**任务要求**
将下面材料中的所有行逐字返回，不作任何改动。

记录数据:
________

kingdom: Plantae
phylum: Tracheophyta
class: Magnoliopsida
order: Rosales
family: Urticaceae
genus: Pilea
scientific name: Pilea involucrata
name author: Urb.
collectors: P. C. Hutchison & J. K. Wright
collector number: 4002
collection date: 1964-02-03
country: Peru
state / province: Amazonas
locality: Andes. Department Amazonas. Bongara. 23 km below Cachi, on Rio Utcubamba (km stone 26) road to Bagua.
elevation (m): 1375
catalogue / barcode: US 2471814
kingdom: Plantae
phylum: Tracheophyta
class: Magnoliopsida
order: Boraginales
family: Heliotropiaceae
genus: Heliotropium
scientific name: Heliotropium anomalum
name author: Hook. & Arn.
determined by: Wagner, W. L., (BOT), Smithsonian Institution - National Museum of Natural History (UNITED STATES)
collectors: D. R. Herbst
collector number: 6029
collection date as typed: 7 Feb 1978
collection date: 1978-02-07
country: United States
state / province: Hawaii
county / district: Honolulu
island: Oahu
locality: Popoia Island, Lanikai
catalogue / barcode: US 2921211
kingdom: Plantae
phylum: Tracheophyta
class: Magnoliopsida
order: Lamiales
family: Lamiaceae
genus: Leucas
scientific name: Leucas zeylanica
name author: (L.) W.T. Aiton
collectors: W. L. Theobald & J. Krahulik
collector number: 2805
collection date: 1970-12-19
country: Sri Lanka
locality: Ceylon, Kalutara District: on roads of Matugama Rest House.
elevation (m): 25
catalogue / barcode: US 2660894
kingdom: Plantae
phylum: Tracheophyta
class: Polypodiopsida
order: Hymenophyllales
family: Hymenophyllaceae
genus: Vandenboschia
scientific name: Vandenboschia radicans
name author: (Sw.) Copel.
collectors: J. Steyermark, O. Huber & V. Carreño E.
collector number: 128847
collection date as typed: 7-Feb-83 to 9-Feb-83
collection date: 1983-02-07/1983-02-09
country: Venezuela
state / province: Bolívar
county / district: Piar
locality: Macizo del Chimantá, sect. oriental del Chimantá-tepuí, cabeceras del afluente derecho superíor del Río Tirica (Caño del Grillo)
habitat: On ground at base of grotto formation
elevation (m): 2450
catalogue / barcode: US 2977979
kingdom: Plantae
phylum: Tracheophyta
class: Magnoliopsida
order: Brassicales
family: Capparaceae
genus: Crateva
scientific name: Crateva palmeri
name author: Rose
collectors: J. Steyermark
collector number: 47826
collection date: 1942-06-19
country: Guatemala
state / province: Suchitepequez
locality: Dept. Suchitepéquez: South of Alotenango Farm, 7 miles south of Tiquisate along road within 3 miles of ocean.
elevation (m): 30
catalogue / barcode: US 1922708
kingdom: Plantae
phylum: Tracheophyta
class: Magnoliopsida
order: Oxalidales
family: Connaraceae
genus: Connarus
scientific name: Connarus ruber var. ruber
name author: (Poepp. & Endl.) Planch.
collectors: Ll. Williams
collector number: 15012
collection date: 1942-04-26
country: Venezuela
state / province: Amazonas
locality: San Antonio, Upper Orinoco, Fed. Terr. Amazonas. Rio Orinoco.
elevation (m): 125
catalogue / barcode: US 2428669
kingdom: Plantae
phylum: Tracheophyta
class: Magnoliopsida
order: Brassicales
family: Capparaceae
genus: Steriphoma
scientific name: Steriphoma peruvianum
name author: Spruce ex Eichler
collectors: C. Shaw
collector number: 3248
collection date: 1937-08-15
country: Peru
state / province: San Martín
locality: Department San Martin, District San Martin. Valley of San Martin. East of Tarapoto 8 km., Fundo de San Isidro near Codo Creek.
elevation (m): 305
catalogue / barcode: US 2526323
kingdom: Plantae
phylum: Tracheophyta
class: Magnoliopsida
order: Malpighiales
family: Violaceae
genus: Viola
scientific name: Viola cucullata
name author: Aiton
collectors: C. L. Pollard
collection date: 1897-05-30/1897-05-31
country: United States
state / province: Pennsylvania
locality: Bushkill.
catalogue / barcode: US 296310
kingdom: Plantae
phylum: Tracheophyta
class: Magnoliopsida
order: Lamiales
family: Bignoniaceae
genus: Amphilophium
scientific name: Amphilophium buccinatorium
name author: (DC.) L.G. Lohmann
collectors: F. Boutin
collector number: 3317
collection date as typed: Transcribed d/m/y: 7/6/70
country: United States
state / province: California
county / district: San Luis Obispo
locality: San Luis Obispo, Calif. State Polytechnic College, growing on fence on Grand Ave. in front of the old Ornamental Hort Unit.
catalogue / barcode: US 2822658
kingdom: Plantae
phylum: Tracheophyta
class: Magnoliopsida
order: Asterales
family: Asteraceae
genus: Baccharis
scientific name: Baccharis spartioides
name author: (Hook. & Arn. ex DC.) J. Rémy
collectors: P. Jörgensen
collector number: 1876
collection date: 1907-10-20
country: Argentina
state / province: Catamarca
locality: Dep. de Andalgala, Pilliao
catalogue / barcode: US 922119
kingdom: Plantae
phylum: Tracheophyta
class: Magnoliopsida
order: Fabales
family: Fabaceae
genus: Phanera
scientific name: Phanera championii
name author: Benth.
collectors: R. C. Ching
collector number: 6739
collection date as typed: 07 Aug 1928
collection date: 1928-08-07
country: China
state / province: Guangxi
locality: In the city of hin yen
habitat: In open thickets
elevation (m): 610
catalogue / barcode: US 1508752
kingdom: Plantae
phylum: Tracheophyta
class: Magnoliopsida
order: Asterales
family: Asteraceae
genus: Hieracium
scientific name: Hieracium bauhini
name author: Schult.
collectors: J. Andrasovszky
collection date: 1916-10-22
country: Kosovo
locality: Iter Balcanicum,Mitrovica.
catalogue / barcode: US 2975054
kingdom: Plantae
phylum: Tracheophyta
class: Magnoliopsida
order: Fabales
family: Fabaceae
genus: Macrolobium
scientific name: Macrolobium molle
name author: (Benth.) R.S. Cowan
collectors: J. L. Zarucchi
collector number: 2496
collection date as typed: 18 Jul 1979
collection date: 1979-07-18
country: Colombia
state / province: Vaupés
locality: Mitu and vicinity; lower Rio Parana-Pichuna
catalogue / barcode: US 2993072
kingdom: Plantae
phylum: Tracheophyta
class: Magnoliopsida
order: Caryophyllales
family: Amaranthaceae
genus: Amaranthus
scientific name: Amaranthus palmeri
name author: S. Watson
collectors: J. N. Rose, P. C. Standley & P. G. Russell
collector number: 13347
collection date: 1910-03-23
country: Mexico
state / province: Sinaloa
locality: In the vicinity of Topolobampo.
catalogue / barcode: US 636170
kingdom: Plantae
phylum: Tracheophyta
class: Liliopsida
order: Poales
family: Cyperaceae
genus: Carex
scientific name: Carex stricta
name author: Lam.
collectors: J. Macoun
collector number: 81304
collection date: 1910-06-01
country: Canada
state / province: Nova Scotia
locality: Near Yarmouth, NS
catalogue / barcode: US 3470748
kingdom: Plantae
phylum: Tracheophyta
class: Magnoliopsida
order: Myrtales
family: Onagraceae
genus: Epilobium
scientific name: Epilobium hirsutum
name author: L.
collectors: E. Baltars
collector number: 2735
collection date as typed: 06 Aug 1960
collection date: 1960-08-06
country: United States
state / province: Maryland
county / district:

________

**回答**
kingdom: Plantae
phylum: Tracheophyta
class: Magnoliopsida
order: Rosales
family: Urticaceae
genus: Pilea
scientific name: Pilea involucrata
name author: Urb.
collectors: P. C. Hutchison & J. K. Wright
collector number: 4002
collection date: 1964-02-03
country: Peru
state / province: Amazonas
locality: Andes. Department Amazonas. Bongara. 23 km below Cachi, on Rio Utcubamba (km stone 26) road to Bagua.
elevation (m): 1375
catalogue / barcode: US 2471814
kingdom: Plantae
phylum: Tracheophyta
class: Magnoliopsida
order: Boraginales
family: Heliotropiaceae
genus: Heliotropium
scientific name: Heliotropium anomalum
name author: Hook. & Arn.
determined by: Wagner, W. L., (BOT), Smithsonian Institution - National Museum of Natural History (UNITED STATES)
collectors: D. R. Herbst
collector number: 6029
collection date as typed: 7 Feb 1978
collection date: 1978-02-07
country: United States
state / province: Hawaii
county / district: Honolulu
island: Oahu
locality: Popoia Island, Lanikai
catalogue / barcode: US 2921211
kingdom: Plantae
phylum: Tracheophyta
class: Magnoliopsida
order: Lamiales
family: Lamiaceae
genus: Leucas
scientific name: Leucas zeylanica
name author: (L.) W.T. Aiton
collectors: W. L. Theobald & J. Krahulik
collector number: 2805
collection date: 1970-12-19
country: Sri Lanka
locality: Ceylon, Kalutara District: on roads of Matugama Rest House.
elevation (m): 25
catalogue / barcode: US 2660894
kingdom: Plantae
phylum: Tracheophyta
class: Polypodiopsida
order: Hymenophyllales
family: Hymenophyllaceae
genus: Vandenboschia
scientific name: Vandenboschia radicans
name author: (Sw.) Copel.
collectors: J. Steyermark, O. Huber & V. Carreño E.
collector number: 128847
collection date as typed: 7-Feb-83 to 9-Feb-83
collection date: 1983-02-07/1983-02-09
country: Venezuela
state / province: Bolívar
county / district: Piar
locality: Macizo del Chimantá, sect. oriental del Chimantá-tepuí, cabeceras del afluente derecho superíor del Río Tirica (Caño del Grillo)
habitat: On ground at base of grotto formation
elevation (m): 2450
catalogue / barcode: US 2977979
kingdom: Plantae
phylum: Tracheophyta
class: Magnoliopsida
order: Brassicales
family: Capparaceae
genus: Crateva
scientific name: Crateva palmeri
name author: Rose
collectors: J. Steyermark
collector number: 47826
collection date: 1942-06-19
country: Guatemala
state / province: Suchitepequez
locality: Dept. Suchitepéquez: South of Alotenango Farm, 7 miles south of Tiquisate along road within 3 miles of ocean.
elevation (m): 30
catalogue / barcode: US 1922708
kingdom: Plantae
phylum: Tracheophyta
class: Magnoliopsida
order: Oxalidales
family: Connaraceae
genus: Connarus
scientific name: Connarus ruber var. ruber
name author: (Poepp. & Endl.) Planch.
collectors: Ll. Williams
collector number: 15012
collection date: 1942-04-26
country: Venezuela
state / province: Amazonas
locality: San Antonio, Upper Orinoco, Fed. Terr. Amazonas. Rio Orinoco.
elevation (m): 125
catalogue / barcode: US 2428669
kingdom: Plantae
phylum: Tracheophyta
class: Magnoliopsida
order: Brassicales
family: Capparaceae
genus: Steriphoma
scientific name: Steriphoma peruvianum
name author: Spruce ex Eichler
collectors: C. Shaw
collector number: 3248
collection date: 1937-08-15
country: Peru
state / province: San Martín
locality: Department San Martin, District San Martin. Valley of San Martin. East of Tarapoto 8 km., Fundo de San Isidro near Codo Creek.
elevation (m): 305
catalogue / barcode: US 2526323
kingdom: Plantae
phylum: Tracheophyta
class: Magnoliopsida
order: Malpighiales
family: Violaceae
genus: Viola
scientific name: Viola cucullata
name author: Aiton
collectors: C. L. Pollard
collection date: 1897-05-30/1897-05-31
country: United States
state / province: Pennsylvania
locality: Bushkill.
catalogue / barcode: US 296310
kingdom: Plantae
phylum: Tracheophyta
class: Magnoliopsida
order: Lamiales
family: Bignoniaceae
genus: Amphilophium
scientific name: Amphilophium buccinatorium
name author: (DC.) L.G. Lohmann
collectors: F. Boutin
collector number: 3317
collection date as typed: Transcribed d/m/y: 7/6/70
country: United States
state / province: California
county / district: San Luis Obispo
locality: San Luis Obispo, Calif. State Polytechnic College, growing on fence on Grand Ave. in front of the old Ornamental Hort Unit.
catalogue / barcode: US 2822658
kingdom: Plantae
phylum: Tracheophyta
class: Magnoliopsida
order: Asterales
family: Asteraceae
genus: Baccharis
scientific name: Baccharis spartioides
name author: (Hook. & Arn. ex DC.) J. Rémy
collectors: P. Jörgensen
collector number: 1876
collection date: 1907-10-20
country: Argentina
state / province: Catamarca
locality: Dep. de Andalgala, Pilliao
catalogue / barcode: US 922119
kingdom: Plantae
phylum: Tracheophyta
class: Magnoliopsida
order: Fabales
family: Fabaceae
genus: Phanera
scientific name: Phanera championii
name author: Benth.
collectors: R. C. Ching
collector number: 6739
collection date as typed: 07 Aug 1928
collection date: 1928-08-07
country: China
state / province: Guangxi
locality: In the city of hin yen
habitat: In open thickets
elevation (m): 610
catalogue / barcode: US 1508752
kingdom: Plantae
phylum: Tracheophyta
class: Magnoliopsida
order: Asterales
family: Asteraceae
genus: Hieracium
scientific name: Hieracium bauhini
name author: Schult.
collectors: J. Andrasovszky
collection date: 1916-10-22
country: Kosovo
locality: Iter Balcanicum,Mitrovica.
catalogue / barcode: US 2975054
kingdom: Plantae
phylum: Tracheophyta
class: Magnoliopsida
order: Fabales
family: Fabaceae
genus: Macrolobium
scientific name: Macrolobium molle
name author: (Benth.) R.S. Cowan
collectors: J. L. Zarucchi
collector number: 2496
collection date as typed: 18 Jul 1979
collection date: 1979-07-18
country: Colombia
state / province: Vaupés
locality: Mitu and vicinity; lower Rio Parana-Pichuna
catalogue / barcode: US 2993072
kingdom: Plantae
phylum: Tracheophyta
class: Magnoliopsida
order: Caryophyllales
family: Amaranthaceae
genus: Amaranthus
scientific name: Amaranthus palmeri
name author: S. Watson
collectors: J. N. Rose, P. C. Standley & P. G. Russell
collector number: 13347
collection date: 1910-03-23
country: Mexico
state / province: Sinaloa
locality: In the vicinity of Topolobampo.
catalogue / barcode: US 636170
kingdom: Plantae
phylum: Tracheophyta
class: Liliopsida
order: Poales
family: Cyperaceae
genus: Carex
scientific name: Carex stricta
name author: Lam.
collectors: J. Macoun
collector number: 81304
collection date: 1910-06-01
country: Canada
state / province: Nova Scotia
locality: Near Yarmouth, NS
catalogue / barcode: US 3470748
kingdom: Plantae
phylum: Tracheophyta
class: Magnoliopsida
order: Myrtales
family: Onagraceae
genus: Epilobium
scientific name: Epilobium hirsutum
name author: L.
collectors: E. Baltars
collector number: 2735
collection date as typed: 06 Aug 1960
collection date: 1960-08-06
country: United States
state / province: Maryland
county / district:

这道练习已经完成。